Delivering American University's news and views since 1925. | Saturday, February 23, 2019

AU students tutor children at local charity

In a city where almost half of all students who leave school prior to graduation drop out before the 8th grade, volunteers working with For Love of Children, a local children’s charity, have helped to send hundreds of underprivileged children to college.

Jessica Kurtz helps a local public high school sophomore improve her math skills every Thursday afternoon. The sophomore hopes to go to college some day.

Kurtz, a graduate student in the Washington College of Law, and two other AU students are among the volunteers with For Love of Children, an organization that tutors children in D.C., helping them break out from poverty and make substantial contributions to their communities.

FLOC was founded in 1965 by a consortium of churches on behalf of abandoned and abused children living in D.C.’s “Junior Village,” a neglected and under-staffed orphanage, according to FLOC’s Web site.

FLOC originally offered a variety of social services to neglected children and low-income families throughout D.C., according to Amber Shollenberger, FLOC’s Recruitment coordinator.

In 2005 the organization refocused to provide education and mentoring services to students in D.C.’s public schools, she said.

Morgan Haycock, a sophomore in the College of Arts and Sciences, joined FLOC in February. She tutors a fourth grader at the Marie H. Reed Learning Center in Adams Morgan, as part of FLOC’s Neighborhood Tutoring Program. Last year, the program served 412 students across D.C., according to a FLOC newsletter.

The Neighborhood Tutoring Program offers “one-on-one, back-to-basic education for students that want it,” Shollenberger said. In February, Haycock began teaching her student first-grade math.

FLOC offers different programs to elementary, middle school and high school students. The elementary school tutoring is a highly structured curriculum that aims to provide at-risk youth with basic academic skills, according to FLOC’s Web site.

The high school program aims to help older students access and prepare for secondary education, according to Shollenberger. FLOC also operates a summer camp in Harpers Ferry, W. Va., that teaches leadership skills.

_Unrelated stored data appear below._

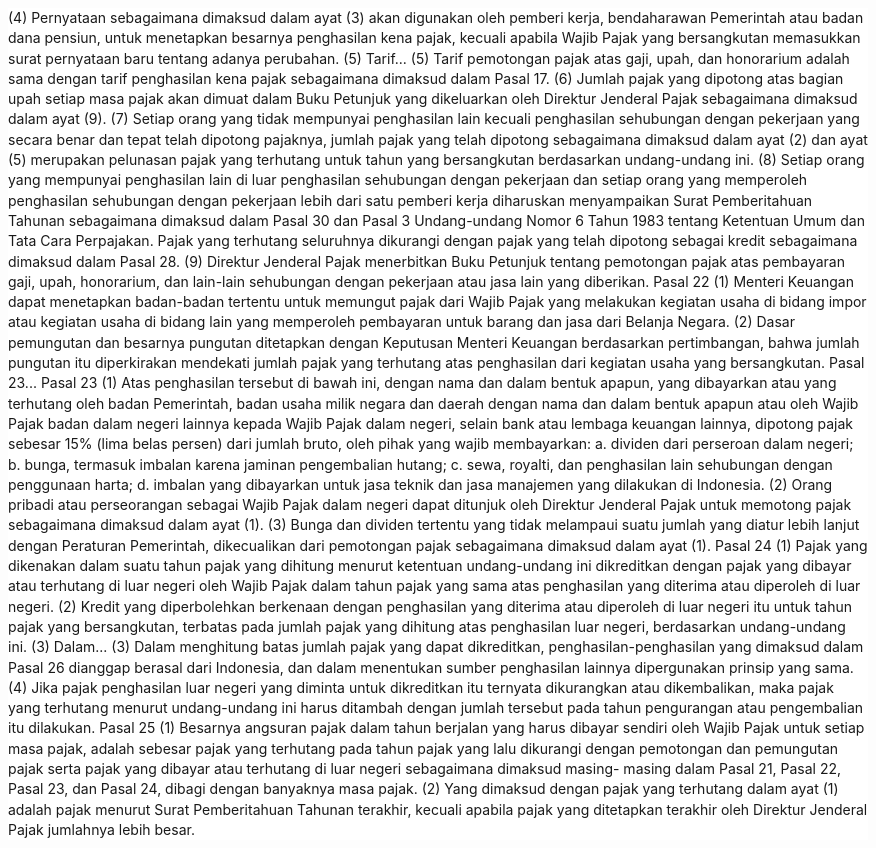 (4) Pernyataan sebagaimana dimaksud dalam ayat (3) akan digunakan oleh pemberi kerja, bendaharawan Pemerintah atau badan dana pensiun, untuk menetapkan besarnya penghasilan kena pajak, kecuali apabila Wajib Pajak yang bersangkutan memasukkan surat pernyataan baru tentang adanya perubahan.
(5) Tarif...
(5) Tarif pemotongan pajak atas gaji, upah, dan honorarium adalah sama dengan tarif penghasilan kena pajak sebagaimana dimaksud dalam Pasal 17.
(6) Jumlah pajak yang dipotong atas bagian upah setiap masa pajak akan dimuat dalam Buku Petunjuk yang dikeluarkan oleh Direktur Jenderal Pajak sebagaimana dimaksud dalam ayat (9).
(7) Setiap orang yang tidak mempunyai penghasilan lain kecuali penghasilan sehubungan dengan pekerjaan yang secara benar dan tepat telah dipotong pajaknya, jumlah pajak yang telah dipotong sebagaimana dimaksud dalam ayat (2) dan ayat (5) merupakan pelunasan pajak yang terhutang untuk tahun yang bersangkutan berdasarkan undang-undang ini.
(8) Setiap orang yang mempunyai penghasilan lain di luar penghasilan sehubungan dengan pekerjaan dan setiap orang yang memperoleh penghasilan sehubungan dengan pekerjaan lebih dari satu pemberi kerja diharuskan menyampaikan Surat Pemberitahuan Tahunan sebagaimana dimaksud dalam Pasal 30 dan Pasal 3 Undang-undang Nomor 6 Tahun 1983 tentang Ketentuan Umum dan Tata Cara Perpajakan. Pajak yang terhutang seluruhnya dikurangi dengan pajak yang telah dipotong sebagai kredit sebagaimana dimaksud dalam Pasal 28.
(9) Direktur Jenderal Pajak menerbitkan Buku Petunjuk tentang pemotongan pajak atas pembayaran gaji, upah, honorarium, dan lain-lain sehubungan dengan pekerjaan atau jasa lain yang diberikan.
Pasal 22
(1) Menteri Keuangan dapat menetapkan badan-badan tertentu untuk memungut pajak dari Wajib Pajak yang melakukan kegiatan usaha di bidang impor atau kegiatan usaha di bidang lain yang memperoleh pembayaran untuk barang dan jasa dari Belanja Negara.
(2) Dasar pemungutan dan besarnya pungutan ditetapkan dengan Keputusan Menteri Keuangan berdasarkan pertimbangan, bahwa jumlah pungutan itu diperkirakan mendekati jumlah pajak yang terhutang atas penghasilan dari kegiatan usaha yang bersangkutan. Pasal 23...
Pasal 23
(1) Atas penghasilan tersebut di bawah ini, dengan nama dan dalam bentuk apapun, yang dibayarkan atau yang terhutang oleh badan Pemerintah, badan usaha milik negara dan daerah dengan nama dan dalam bentuk apapun atau oleh Wajib Pajak badan dalam negeri lainnya kepada Wajib Pajak dalam negeri, selain bank atau lembaga keuangan lainnya, dipotong pajak sebesar 15% (lima belas persen) dari jumlah bruto, oleh pihak yang wajib membayarkan:
a. dividen dari perseroan dalam negeri;
b. bunga, termasuk imbalan karena jaminan pengembalian hutang;
c. sewa, royalti, dan penghasilan lain sehubungan dengan penggunaan harta;
d. imbalan yang dibayarkan untuk jasa teknik dan jasa manajemen yang dilakukan di Indonesia.
(2) Orang pribadi atau perseorangan sebagai Wajib Pajak dalam negeri dapat ditunjuk oleh Direktur Jenderal Pajak untuk memotong pajak sebagaimana dimaksud dalam ayat (1).
(3) Bunga dan dividen tertentu yang tidak melampaui suatu jumlah yang diatur lebih lanjut dengan Peraturan Pemerintah, dikecualikan dari pemotongan pajak sebagaimana dimaksud dalam ayat (1).
Pasal 24
(1) Pajak yang dikenakan dalam suatu tahun pajak yang dihitung menurut ketentuan undang-undang ini dikreditkan dengan pajak yang dibayar atau terhutang di luar negeri oleh Wajib Pajak dalam tahun pajak yang sama atas penghasilan yang diterima atau diperoleh di luar negeri.
(2) Kredit yang diperbolehkan berkenaan dengan penghasilan yang diterima atau diperoleh di luar negeri itu untuk tahun pajak yang bersangkutan, terbatas pada jumlah pajak yang dihitung atas penghasilan luar negeri, berdasarkan undang-undang ini.
(3) Dalam...
(3) Dalam menghitung batas jumlah pajak yang dapat dikreditkan, penghasilan-penghasilan yang dimaksud dalam Pasal 26 dianggap berasal dari Indonesia, dan dalam menentukan sumber penghasilan lainnya dipergunakan prinsip yang sama.
(4) Jika pajak penghasilan luar negeri yang diminta untuk dikreditkan itu ternyata dikurangkan atau dikembalikan, maka pajak yang terhutang menurut undang-undang ini harus ditambah dengan jumlah tersebut pada tahun pengurangan atau pengembalian itu dilakukan.
Pasal 25
(1) Besarnya angsuran pajak dalam tahun berjalan yang harus dibayar sendiri oleh Wajib Pajak untuk setiap masa pajak, adalah sebesar pajak yang terhutang pada tahun pajak yang lalu dikurangi dengan pemotongan dan pemungutan pajak serta pajak yang dibayar atau terhutang di luar negeri sebagaimana dimaksud masing- masing dalam Pasal 21, Pasal 22, Pasal 23, dan Pasal 24, dibagi dengan banyaknya masa pajak.
(2) Yang dimaksud dengan pajak yang terhutang dalam ayat (1) adalah pajak menurut Surat Pemberitahuan Tahunan terakhir, kecuali apabila pajak yang ditetapkan terakhir oleh Direktur Jenderal Pajak jumlahnya lebih besar.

Kurtz tutors a high school sophomore at FLOC’s headquarters in Columbia Heights. FLOC offers two tracks: reading and math. Kurtz’s student comes for math help. Although the student is in higher-level high school math classes, she needed help with subtraction and multiplication.

“If they don’t get good instruction in the beginning, they fall behind in higher level classes,” Kurtz said.

Kurtz began volunteering for FLOC in the fall and hopes to continue next year, if her schedule allows. The organization tries to keep tutors with their students as they move up through the school system.

Kim Smithman, a senior in CAS, volunteers during FLOC’s Homework Help Time, which provides students with a “safe and productive place to spend time before their tutors arrive,” according to the FLOC Web site.

She joined FLOC last October to fulfill an internship requirement.

“I would like to continue [volunteering] as long as I can,” she said. “There are countless ways that FLOC contributes to the D.C. community, and it is a great experience.”